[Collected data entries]
────────
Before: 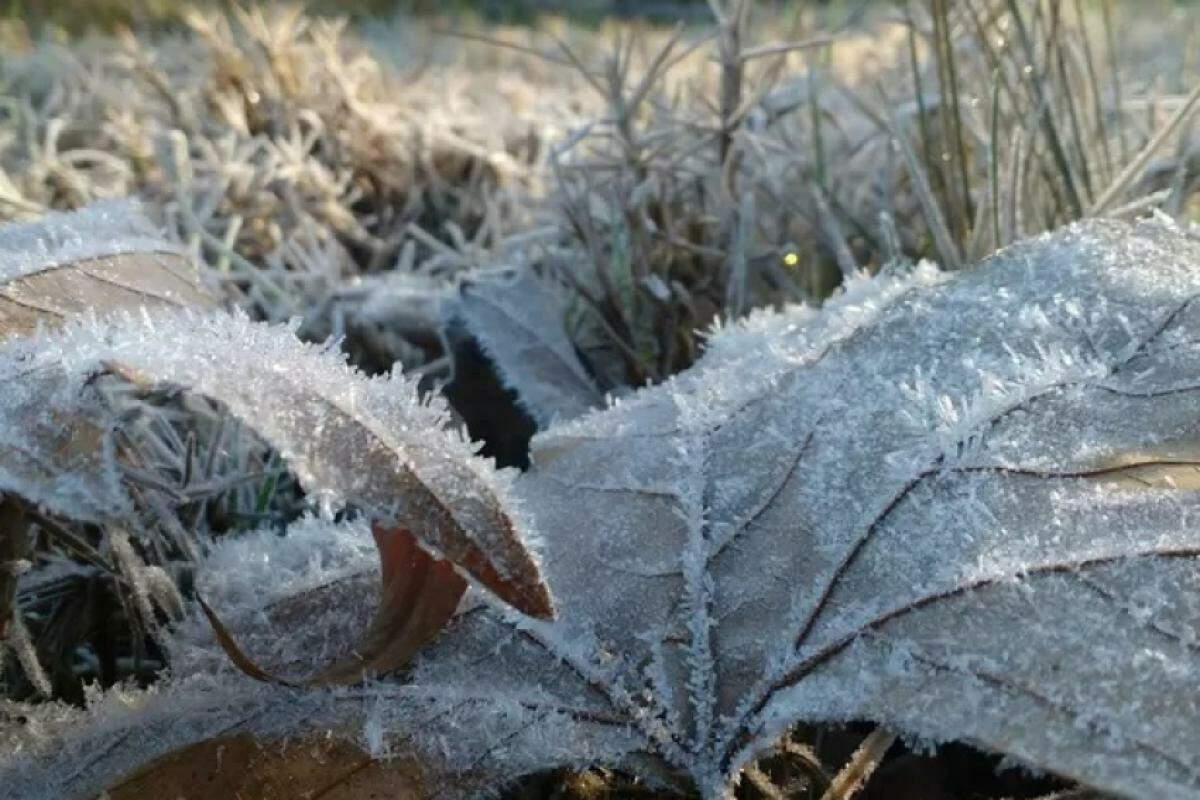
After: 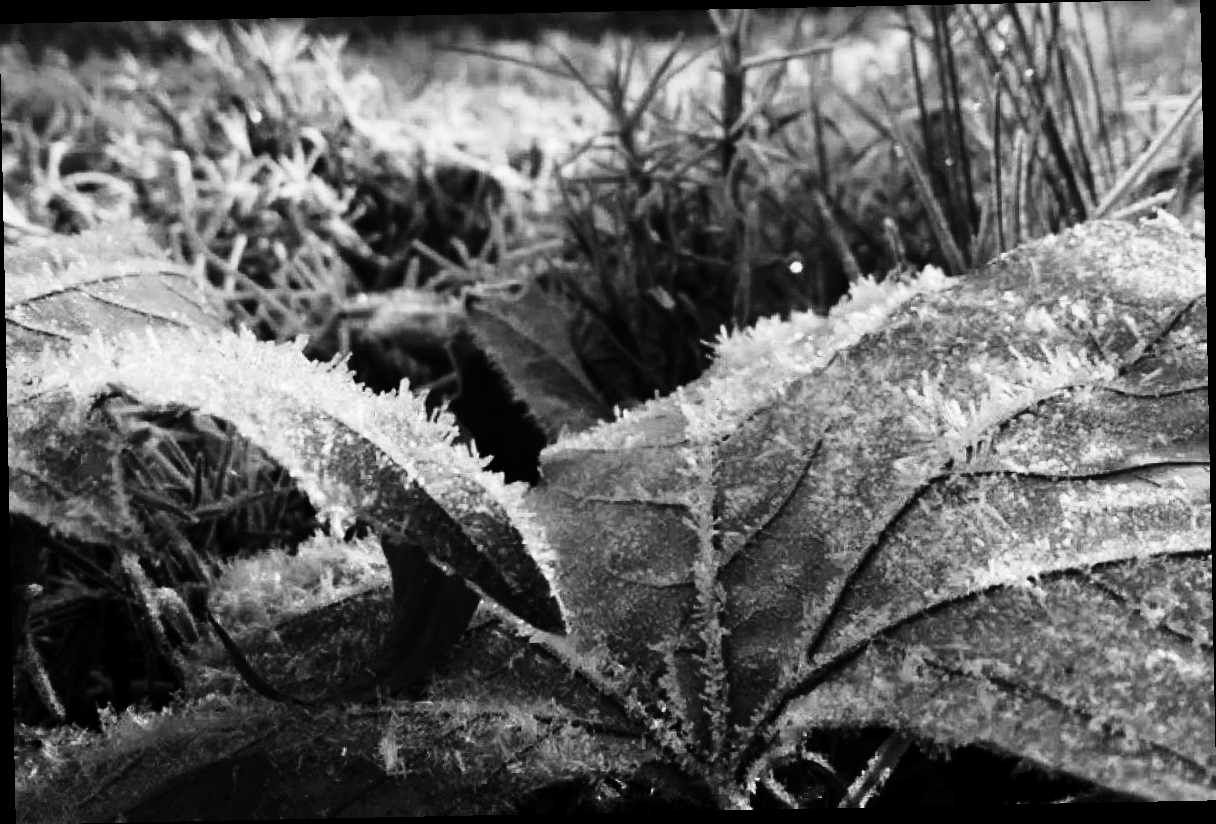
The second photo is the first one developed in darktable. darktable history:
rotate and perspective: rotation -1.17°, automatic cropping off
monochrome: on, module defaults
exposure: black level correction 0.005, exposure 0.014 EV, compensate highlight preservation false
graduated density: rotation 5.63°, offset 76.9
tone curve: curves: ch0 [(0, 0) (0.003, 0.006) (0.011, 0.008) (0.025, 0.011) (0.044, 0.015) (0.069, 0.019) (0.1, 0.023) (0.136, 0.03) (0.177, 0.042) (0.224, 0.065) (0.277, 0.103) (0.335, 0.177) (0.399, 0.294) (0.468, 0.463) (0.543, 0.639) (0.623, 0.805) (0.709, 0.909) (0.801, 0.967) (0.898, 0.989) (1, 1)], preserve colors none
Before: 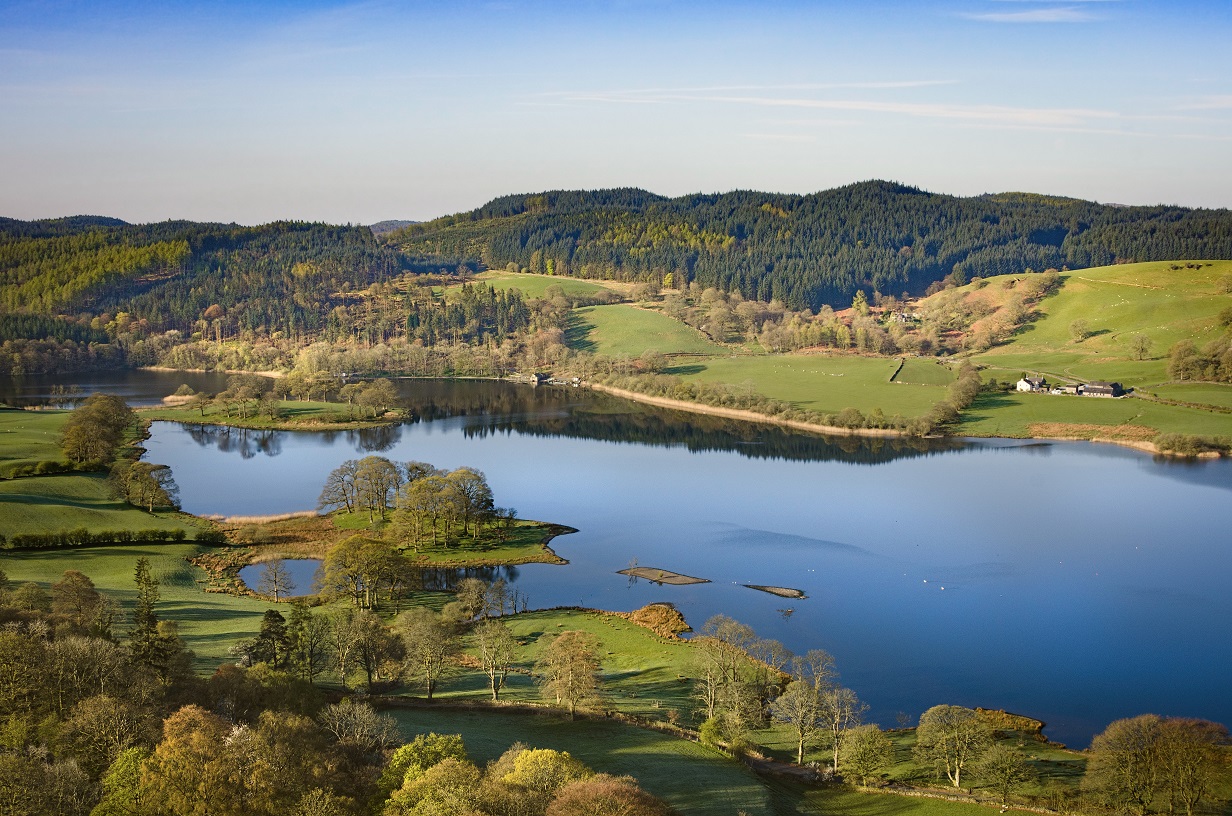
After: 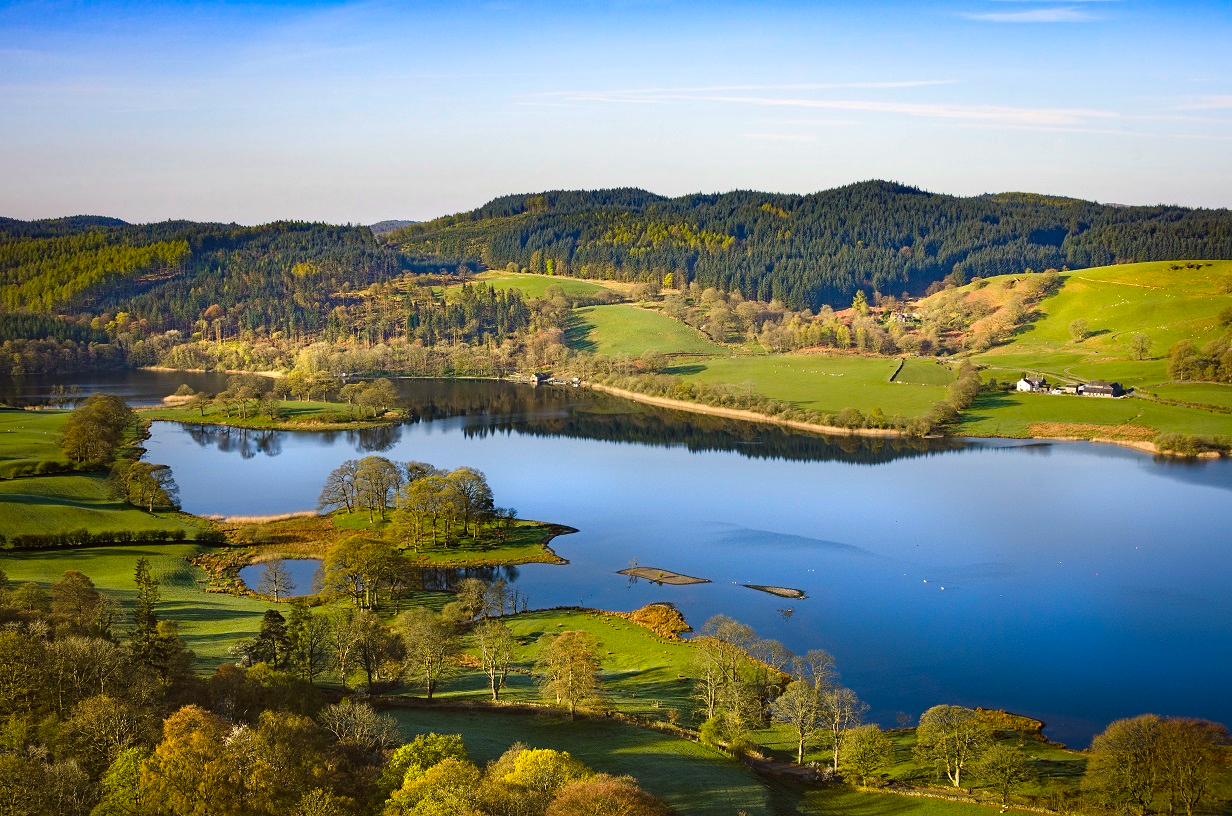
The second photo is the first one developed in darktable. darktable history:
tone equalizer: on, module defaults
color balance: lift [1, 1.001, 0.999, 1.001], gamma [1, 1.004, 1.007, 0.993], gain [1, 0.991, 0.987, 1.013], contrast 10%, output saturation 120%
────────
▶ _To be done_:
Reproduce every line of the records above word for word, from the first to the last. Leave the pictures out.

▶ _Task output_:
Before: 
After: 
The second photo is the first one developed in darktable. darktable history:
rotate and perspective: rotation -1.17°, automatic cropping off
monochrome: on, module defaults
exposure: black level correction 0.005, exposure 0.014 EV, compensate highlight preservation false
graduated density: rotation 5.63°, offset 76.9
tone curve: curves: ch0 [(0, 0) (0.003, 0.006) (0.011, 0.008) (0.025, 0.011) (0.044, 0.015) (0.069, 0.019) (0.1, 0.023) (0.136, 0.03) (0.177, 0.042) (0.224, 0.065) (0.277, 0.103) (0.335, 0.177) (0.399, 0.294) (0.468, 0.463) (0.543, 0.639) (0.623, 0.805) (0.709, 0.909) (0.801, 0.967) (0.898, 0.989) (1, 1)], preserve colors none
Before: 
After: 
The second photo is the first one developed in darktable. darktable history:
tone equalizer: on, module defaults
color balance: lift [1, 1.001, 0.999, 1.001], gamma [1, 1.004, 1.007, 0.993], gain [1, 0.991, 0.987, 1.013], contrast 10%, output saturation 120%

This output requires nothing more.